Compare estes dois enunciados:
"Mulher filtra os sonhos e cria o que
é possível"; "Mulher, filtra os sonhos
e cria o que é possível". Que diferença vê o prezado leitor entre as duas
construções? Na primeira, "mulher"
é sujeito; na segunda, vocativo. Na
primeira, afirma-se que determinada mulher filtra os sonhos e cria o
que é possível; na segunda, pede-se a
uma mulher que filtre os sonhos e
crie o que é possível. Na escrita, a diferença de sentido é marcada pela
vírgula, inexistente entre verbo e sujeito (e vice-versa) e obrigatória entre verbo e vocativo (e vice-versa).
Não foram poucos os sites e jornais que publicaram sem vírgula a
"ameaça". Dirão os mais afoitos que
isso não muda o (altíssimo) preço do
feijão nem impede a compreensão
do que Minc quis dizer. É a velha (tola e deslumbrada) tese de que "o que
importa é comunicar". O que importa é o que e como comunicar.
Posto isso, vamos ao "tremei" de
Minc. Trata-se da segunda pessoa
do plural (vós) do imperativo afirmativo de "tremer"", cuja formação
obedece ao seguinte esquema: segunda do plural do presente do indicativo sem o "s" final ("tremeis" - "s"

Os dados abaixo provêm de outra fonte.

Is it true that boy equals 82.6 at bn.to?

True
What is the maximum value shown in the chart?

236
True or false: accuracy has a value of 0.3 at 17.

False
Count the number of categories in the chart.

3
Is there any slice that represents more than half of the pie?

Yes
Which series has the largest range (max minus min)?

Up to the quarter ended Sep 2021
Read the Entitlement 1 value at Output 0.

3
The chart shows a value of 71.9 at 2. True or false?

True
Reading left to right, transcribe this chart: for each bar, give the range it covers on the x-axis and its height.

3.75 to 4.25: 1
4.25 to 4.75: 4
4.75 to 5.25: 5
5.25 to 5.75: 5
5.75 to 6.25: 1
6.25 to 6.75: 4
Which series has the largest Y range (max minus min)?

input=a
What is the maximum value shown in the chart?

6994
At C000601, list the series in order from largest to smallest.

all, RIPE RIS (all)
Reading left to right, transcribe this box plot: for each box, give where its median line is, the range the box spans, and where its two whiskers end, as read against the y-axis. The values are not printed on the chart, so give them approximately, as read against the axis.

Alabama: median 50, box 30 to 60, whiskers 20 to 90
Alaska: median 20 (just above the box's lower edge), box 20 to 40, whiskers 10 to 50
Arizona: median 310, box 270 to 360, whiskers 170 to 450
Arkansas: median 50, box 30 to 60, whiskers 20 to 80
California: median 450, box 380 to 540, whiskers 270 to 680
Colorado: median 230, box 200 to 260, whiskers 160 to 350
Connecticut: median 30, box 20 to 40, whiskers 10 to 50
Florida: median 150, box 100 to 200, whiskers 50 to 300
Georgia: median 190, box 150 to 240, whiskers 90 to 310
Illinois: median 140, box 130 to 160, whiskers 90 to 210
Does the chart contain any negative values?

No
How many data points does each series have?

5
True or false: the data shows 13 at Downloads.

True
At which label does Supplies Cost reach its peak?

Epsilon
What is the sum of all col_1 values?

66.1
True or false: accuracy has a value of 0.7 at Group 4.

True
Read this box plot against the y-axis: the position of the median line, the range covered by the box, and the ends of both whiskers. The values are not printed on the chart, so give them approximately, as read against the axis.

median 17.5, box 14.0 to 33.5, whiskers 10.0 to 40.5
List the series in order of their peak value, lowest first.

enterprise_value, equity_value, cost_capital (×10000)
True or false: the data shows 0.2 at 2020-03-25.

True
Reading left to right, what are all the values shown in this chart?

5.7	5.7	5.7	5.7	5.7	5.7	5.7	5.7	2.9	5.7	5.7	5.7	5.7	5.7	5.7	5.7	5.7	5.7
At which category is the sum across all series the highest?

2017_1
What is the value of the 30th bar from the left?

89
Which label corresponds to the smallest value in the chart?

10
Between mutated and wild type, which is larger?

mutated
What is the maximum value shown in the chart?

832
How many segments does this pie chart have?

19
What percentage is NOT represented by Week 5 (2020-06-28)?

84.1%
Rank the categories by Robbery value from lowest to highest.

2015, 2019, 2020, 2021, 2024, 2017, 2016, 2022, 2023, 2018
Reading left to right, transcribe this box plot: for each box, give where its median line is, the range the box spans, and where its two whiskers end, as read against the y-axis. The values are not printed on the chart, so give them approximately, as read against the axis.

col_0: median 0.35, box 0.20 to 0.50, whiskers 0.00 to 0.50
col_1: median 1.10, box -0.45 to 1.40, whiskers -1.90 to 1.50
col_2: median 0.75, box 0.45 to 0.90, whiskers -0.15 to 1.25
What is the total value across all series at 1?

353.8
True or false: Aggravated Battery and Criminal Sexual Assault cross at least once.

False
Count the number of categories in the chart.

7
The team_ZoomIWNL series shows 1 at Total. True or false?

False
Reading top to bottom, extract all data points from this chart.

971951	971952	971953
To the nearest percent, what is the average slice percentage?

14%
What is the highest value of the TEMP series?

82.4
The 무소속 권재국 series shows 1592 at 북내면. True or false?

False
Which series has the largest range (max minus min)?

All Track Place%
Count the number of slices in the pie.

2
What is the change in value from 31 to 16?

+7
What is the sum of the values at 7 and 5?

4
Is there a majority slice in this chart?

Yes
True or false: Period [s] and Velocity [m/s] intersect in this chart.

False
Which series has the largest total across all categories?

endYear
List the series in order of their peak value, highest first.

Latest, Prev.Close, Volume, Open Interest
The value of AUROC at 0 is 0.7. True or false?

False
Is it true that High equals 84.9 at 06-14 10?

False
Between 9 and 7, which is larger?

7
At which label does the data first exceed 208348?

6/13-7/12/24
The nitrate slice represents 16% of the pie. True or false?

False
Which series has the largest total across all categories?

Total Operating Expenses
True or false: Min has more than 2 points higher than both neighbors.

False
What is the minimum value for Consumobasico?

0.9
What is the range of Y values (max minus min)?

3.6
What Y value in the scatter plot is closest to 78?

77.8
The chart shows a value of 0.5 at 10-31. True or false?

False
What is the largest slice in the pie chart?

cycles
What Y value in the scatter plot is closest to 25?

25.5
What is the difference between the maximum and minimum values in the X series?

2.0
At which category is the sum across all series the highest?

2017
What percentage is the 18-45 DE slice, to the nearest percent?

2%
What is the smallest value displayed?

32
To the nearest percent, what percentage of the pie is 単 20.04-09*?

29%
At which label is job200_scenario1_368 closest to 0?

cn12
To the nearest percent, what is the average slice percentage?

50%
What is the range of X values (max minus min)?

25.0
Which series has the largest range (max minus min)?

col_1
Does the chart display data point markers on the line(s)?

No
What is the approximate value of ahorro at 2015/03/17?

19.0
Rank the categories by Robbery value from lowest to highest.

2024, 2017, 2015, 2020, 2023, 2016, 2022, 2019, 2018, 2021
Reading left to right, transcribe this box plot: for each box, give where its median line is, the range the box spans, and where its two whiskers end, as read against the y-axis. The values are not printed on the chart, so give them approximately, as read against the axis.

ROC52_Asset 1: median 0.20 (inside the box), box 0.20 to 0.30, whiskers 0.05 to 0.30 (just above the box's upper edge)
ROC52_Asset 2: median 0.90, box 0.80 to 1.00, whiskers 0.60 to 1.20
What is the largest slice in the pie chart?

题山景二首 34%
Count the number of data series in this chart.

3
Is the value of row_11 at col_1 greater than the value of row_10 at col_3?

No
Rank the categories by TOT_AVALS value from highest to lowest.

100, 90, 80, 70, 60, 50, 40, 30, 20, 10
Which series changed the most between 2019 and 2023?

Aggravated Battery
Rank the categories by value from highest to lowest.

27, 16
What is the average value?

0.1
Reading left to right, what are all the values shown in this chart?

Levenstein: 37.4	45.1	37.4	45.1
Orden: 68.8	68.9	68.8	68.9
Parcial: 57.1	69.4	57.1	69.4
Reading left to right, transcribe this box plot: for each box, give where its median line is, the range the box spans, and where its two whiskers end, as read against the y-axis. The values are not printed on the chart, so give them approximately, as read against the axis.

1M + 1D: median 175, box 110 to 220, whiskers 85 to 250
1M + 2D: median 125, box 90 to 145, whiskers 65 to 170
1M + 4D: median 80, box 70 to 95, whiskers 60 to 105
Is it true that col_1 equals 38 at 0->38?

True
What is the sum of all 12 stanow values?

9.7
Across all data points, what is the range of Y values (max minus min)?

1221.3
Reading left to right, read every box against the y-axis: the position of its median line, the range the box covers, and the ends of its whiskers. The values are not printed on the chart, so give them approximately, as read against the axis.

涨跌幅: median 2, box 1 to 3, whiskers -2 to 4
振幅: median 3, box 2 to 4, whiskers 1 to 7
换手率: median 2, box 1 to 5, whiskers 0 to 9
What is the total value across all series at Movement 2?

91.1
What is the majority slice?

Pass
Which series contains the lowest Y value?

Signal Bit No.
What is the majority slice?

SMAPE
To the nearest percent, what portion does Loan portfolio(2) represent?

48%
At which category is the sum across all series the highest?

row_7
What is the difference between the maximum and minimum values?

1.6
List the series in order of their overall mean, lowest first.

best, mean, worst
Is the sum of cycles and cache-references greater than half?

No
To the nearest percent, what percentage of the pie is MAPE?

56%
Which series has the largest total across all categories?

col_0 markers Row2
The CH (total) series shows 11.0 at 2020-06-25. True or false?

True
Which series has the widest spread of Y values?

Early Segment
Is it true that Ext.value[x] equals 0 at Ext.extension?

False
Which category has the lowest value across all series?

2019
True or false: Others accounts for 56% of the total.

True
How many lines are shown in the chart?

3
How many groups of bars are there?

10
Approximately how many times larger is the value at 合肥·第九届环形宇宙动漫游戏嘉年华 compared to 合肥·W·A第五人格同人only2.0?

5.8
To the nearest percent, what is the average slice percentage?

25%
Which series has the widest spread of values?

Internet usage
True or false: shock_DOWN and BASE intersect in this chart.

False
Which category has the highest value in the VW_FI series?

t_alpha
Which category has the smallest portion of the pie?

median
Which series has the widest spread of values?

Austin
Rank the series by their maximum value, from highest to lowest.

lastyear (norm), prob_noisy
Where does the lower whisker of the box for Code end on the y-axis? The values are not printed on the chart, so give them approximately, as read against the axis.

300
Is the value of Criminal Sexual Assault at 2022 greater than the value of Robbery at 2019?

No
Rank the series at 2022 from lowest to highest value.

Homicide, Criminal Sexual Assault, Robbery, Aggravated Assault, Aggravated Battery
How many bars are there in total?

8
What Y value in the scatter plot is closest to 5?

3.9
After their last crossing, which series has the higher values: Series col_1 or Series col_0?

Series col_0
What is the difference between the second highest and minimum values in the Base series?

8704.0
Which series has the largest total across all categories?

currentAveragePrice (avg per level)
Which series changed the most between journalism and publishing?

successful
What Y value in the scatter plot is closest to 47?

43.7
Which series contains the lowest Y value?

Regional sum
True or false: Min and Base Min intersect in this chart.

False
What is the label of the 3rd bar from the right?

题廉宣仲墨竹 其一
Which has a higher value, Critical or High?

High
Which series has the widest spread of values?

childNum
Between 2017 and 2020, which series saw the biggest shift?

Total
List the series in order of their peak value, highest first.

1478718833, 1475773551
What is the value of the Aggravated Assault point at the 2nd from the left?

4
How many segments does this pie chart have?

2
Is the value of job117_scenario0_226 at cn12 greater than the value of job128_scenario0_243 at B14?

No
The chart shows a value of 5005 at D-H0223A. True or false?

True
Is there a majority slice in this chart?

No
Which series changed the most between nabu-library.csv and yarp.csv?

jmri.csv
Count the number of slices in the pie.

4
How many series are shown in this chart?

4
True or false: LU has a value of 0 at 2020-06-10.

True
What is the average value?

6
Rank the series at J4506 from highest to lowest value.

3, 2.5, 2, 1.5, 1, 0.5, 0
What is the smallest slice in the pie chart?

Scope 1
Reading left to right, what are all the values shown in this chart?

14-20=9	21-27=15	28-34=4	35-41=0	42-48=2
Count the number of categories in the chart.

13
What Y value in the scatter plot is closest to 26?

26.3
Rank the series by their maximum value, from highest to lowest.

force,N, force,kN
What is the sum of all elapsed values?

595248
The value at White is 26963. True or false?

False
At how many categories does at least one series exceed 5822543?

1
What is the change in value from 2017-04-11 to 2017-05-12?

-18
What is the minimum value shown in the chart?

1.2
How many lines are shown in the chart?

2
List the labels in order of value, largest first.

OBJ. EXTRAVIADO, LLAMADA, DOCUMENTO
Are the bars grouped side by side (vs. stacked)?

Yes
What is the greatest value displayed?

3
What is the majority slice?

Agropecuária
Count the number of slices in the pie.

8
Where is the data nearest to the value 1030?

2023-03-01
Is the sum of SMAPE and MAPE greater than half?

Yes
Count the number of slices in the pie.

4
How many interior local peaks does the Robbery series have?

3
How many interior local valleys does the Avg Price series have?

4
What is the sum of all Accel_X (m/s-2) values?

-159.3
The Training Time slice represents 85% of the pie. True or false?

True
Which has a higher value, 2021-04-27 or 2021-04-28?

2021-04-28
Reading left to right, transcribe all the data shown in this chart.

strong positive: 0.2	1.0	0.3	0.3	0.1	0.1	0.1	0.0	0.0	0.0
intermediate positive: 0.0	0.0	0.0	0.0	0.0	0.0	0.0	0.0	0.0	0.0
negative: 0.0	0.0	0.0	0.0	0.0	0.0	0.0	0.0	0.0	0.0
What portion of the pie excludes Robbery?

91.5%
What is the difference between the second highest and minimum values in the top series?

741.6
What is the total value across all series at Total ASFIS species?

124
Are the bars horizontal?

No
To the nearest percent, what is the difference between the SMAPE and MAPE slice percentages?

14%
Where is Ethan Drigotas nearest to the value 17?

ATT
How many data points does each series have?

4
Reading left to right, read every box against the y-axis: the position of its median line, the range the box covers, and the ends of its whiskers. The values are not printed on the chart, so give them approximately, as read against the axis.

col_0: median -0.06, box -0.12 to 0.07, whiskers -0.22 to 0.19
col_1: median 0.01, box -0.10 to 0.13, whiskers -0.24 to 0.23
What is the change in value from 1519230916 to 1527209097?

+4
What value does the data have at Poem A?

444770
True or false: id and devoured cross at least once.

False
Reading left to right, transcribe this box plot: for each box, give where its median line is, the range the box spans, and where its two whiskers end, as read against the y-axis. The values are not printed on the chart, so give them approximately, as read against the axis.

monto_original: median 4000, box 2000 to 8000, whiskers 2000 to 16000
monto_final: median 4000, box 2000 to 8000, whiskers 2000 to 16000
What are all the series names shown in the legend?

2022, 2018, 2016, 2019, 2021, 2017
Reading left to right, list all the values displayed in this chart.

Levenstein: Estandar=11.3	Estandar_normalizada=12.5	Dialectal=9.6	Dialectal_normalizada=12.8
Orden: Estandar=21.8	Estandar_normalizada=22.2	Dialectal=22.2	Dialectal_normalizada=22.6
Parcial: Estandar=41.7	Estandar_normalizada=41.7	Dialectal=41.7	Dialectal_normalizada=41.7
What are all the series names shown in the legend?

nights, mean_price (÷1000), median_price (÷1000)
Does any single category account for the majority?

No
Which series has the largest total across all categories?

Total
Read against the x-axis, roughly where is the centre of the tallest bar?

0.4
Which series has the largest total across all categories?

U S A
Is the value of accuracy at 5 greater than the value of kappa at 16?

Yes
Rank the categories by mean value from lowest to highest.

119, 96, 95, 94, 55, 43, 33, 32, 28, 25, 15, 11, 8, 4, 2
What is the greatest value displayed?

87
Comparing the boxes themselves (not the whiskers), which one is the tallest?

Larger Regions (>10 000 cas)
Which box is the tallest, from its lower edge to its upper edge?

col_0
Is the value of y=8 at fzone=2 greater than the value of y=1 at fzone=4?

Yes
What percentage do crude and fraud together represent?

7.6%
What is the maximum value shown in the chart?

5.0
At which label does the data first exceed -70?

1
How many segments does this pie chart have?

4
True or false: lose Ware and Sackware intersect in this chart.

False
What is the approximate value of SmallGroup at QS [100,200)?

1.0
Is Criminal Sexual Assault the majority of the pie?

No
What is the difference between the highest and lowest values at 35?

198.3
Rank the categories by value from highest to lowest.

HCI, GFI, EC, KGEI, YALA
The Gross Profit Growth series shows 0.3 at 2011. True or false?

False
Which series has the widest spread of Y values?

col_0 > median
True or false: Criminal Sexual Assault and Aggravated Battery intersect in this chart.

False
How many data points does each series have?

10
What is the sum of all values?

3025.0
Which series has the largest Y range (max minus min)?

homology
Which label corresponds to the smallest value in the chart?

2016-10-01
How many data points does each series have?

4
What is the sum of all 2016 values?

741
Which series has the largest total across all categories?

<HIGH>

= "tremei"). Na língua de hoje, essas
formas têm baixíssima incidência, o
que nem de longe justifica a obscurantista tese de que a escola deveria
eliminar do estudo da língua materna a segunda pessoa do plural (sob o
argumento de que a pobre já caducou). Não se deve estudar só o que se
usa hoje, não. Isso poria no lixo Eça,
Machado, Pessoa, Cecília, Vinicius,
Oswald (sim, Vinicius e Oswald!) e
outros tantos em cujos escritos se
encontram formas lingüísticas em
desuso, como a segunda do plural.
Ao empregar a forma "tremei",
Minc talvez se tenha inspirado nos
memoráveis versos de "O Navio Negreiro", de Castro Alves: "Senhor
Deus dos desgraçados / Dizei-me
Vós, Senhor Deus! / Se é loucura... se
é verdade / Tanto horror perante os
céus?! / Ó mar, por que não apagas /
Co'a esponja de tuas vagas / De teu
manto este borrão? / Astros! noites!
tempestades! / Rolai das imensidades! / Varrei os mares, tufão!".
Note que o poeta emprega tratamentos distintos: dá ao mar a segunda do singular (tu), mas ao Senhor
Deus dos desgraçados, aos astros, às
noites, às tempestades e ao tufão dá
a segunda do plural, em "dizei", "rolai" e "varrei", que resultam da supressão do "s" final das respectivas
formas do presente do indicativo
(vós dizeis/vós rolais/vós varreis).
Não resisto à tentação de lembrar
que, embora em desuso, as formas
imperativas da segunda do plural
sempre aparecem quando se quer
ordenar, convocar etc. com ênfase e
com certo charme. Um belo exemplo disso é a imperecível forma "uni-vos", com que volta e meia alguém
convoca seus pares para uma empreitada ("Mulheres, uni-vos!"). A
forma "uni" (que não é a da primeira
do singular do pretérito perfeito,
mas a da segunda do plural do imperativo afirmativo) resulta da supressão do "s" final de "unis" ("vós unis",
do presente do indicativo de "unir"
-é bom que se diga que as formas
"unis" e "uni" são oxítonas). É isso.